_WHAT YOU HAVE TO DO_.
Reproduce the lines below word for word, leaving out the pictures.

_RECORDS_.
━━━━━━━━

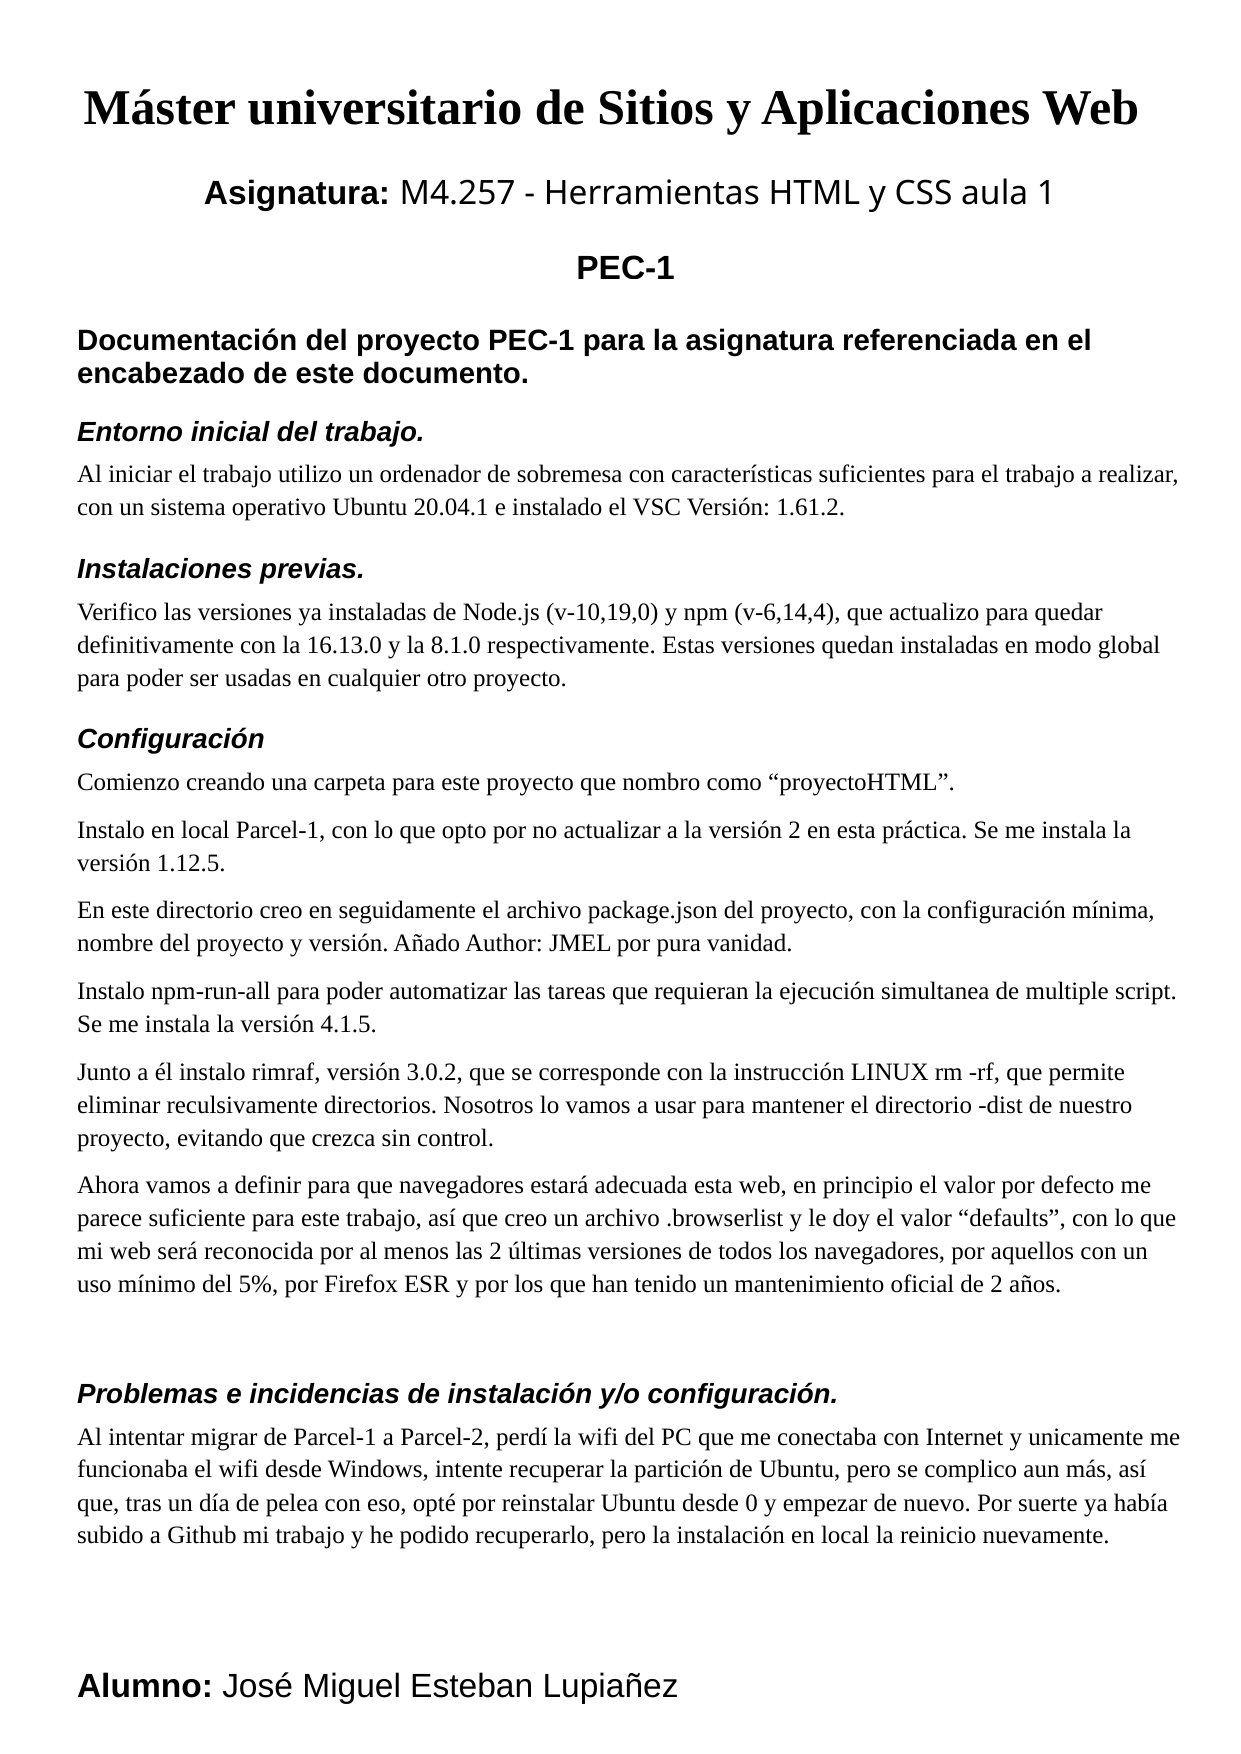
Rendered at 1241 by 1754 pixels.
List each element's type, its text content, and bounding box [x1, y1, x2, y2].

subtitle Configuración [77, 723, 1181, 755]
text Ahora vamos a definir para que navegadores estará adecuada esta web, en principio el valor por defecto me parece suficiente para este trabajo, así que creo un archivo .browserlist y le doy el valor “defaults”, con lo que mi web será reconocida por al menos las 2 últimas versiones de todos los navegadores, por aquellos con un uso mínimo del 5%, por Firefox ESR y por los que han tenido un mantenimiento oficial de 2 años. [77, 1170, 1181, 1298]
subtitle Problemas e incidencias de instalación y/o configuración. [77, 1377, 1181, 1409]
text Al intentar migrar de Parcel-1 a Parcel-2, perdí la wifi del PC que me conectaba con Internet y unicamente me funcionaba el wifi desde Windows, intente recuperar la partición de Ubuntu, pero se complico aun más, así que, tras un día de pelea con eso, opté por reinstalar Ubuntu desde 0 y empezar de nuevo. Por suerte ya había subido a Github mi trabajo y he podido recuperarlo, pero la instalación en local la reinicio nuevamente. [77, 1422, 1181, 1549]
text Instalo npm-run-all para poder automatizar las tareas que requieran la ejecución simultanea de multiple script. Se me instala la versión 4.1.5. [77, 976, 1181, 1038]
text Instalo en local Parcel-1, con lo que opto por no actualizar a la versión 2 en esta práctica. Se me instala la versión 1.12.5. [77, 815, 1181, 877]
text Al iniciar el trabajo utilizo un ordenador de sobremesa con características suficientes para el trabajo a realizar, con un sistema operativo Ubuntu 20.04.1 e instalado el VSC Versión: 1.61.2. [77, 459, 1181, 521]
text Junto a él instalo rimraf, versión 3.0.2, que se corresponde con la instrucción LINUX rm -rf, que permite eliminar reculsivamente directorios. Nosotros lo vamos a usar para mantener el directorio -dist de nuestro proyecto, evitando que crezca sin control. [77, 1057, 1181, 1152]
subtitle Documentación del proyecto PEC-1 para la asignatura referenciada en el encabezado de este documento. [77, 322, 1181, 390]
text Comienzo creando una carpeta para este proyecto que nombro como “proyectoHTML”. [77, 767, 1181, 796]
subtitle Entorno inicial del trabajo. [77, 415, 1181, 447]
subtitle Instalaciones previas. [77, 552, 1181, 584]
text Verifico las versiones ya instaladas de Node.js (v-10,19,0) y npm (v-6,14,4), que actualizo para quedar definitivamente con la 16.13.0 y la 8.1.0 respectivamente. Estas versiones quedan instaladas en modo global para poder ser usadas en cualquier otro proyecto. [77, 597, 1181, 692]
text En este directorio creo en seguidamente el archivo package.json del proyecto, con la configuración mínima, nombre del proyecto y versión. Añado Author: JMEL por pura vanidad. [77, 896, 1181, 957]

━━━━━━━━

_EXERCISE ANSWER_.
Rendered at 1241 by 1754 pixels.
List each element's type, its text content, and bounding box [x1, y1, x2, y2].

subtitle Configuración [77, 723, 1181, 755]
text Ahora vamos a definir para que navegadores estará adecuada esta web, en principio el valor por defecto me parece suficiente para este trabajo, así que creo un archivo .browserlist y le doy el valor “defaults”, con lo que mi web será reconocida por al menos las 2 últimas versiones de todos los navegadores, por aquellos con un uso mínimo del 5%, por Firefox ESR y por los que han tenido un mantenimiento oficial de 2 años. [77, 1170, 1181, 1298]
subtitle Problemas e incidencias de instalación y/o configuración. [77, 1377, 1181, 1409]
text Al intentar migrar de Parcel-1 a Parcel-2, perdí la wifi del PC que me conectaba con Internet y unicamente me funcionaba el wifi desde Windows, intente recuperar la partición de Ubuntu, pero se complico aun más, así que, tras un día de pelea con eso, opté por reinstalar Ubuntu desde 0 y empezar de nuevo. Por suerte ya había subido a Github mi trabajo y he podido recuperarlo, pero la instalación en local la reinicio nuevamente. [77, 1422, 1181, 1549]
text Instalo npm-run-all para poder automatizar las tareas que requieran la ejecución simultanea de multiple script. Se me instala la versión 4.1.5. [77, 976, 1181, 1038]
text Instalo en local Parcel-1, con lo que opto por no actualizar a la versión 2 en esta práctica. Se me instala la versión 1.12.5. [77, 815, 1181, 877]
text Al iniciar el trabajo utilizo un ordenador de sobremesa con características suficientes para el trabajo a realizar, con un sistema operativo Ubuntu 20.04.1 e instalado el VSC Versión: 1.61.2. [77, 459, 1181, 521]
text Junto a él instalo rimraf, versión 3.0.2, que se corresponde con la instrucción LINUX rm -rf, que permite eliminar reculsivamente directorios. Nosotros lo vamos a usar para mantener el directorio -dist de nuestro proyecto, evitando que crezca sin control. [77, 1057, 1181, 1152]
subtitle Documentación del proyecto PEC-1 para la asignatura referenciada en el encabezado de este documento. [77, 322, 1181, 390]
text Comienzo creando una carpeta para este proyecto que nombro como “proyectoHTML”. [77, 767, 1181, 796]
subtitle Entorno inicial del trabajo. [77, 415, 1181, 447]
subtitle Instalaciones previas. [77, 552, 1181, 584]
text Verifico las versiones ya instaladas de Node.js (v-10,19,0) y npm (v-6,14,4), que actualizo para quedar definitivamente con la 16.13.0 y la 8.1.0 respectivamente. Estas versiones quedan instaladas en modo global para poder ser usadas en cualquier otro proyecto. [77, 597, 1181, 692]
text En este directorio creo en seguidamente el archivo package.json del proyecto, con la configuración mínima, nombre del proyecto y versión. Añado Author: JMEL por pura vanidad. [77, 896, 1181, 957]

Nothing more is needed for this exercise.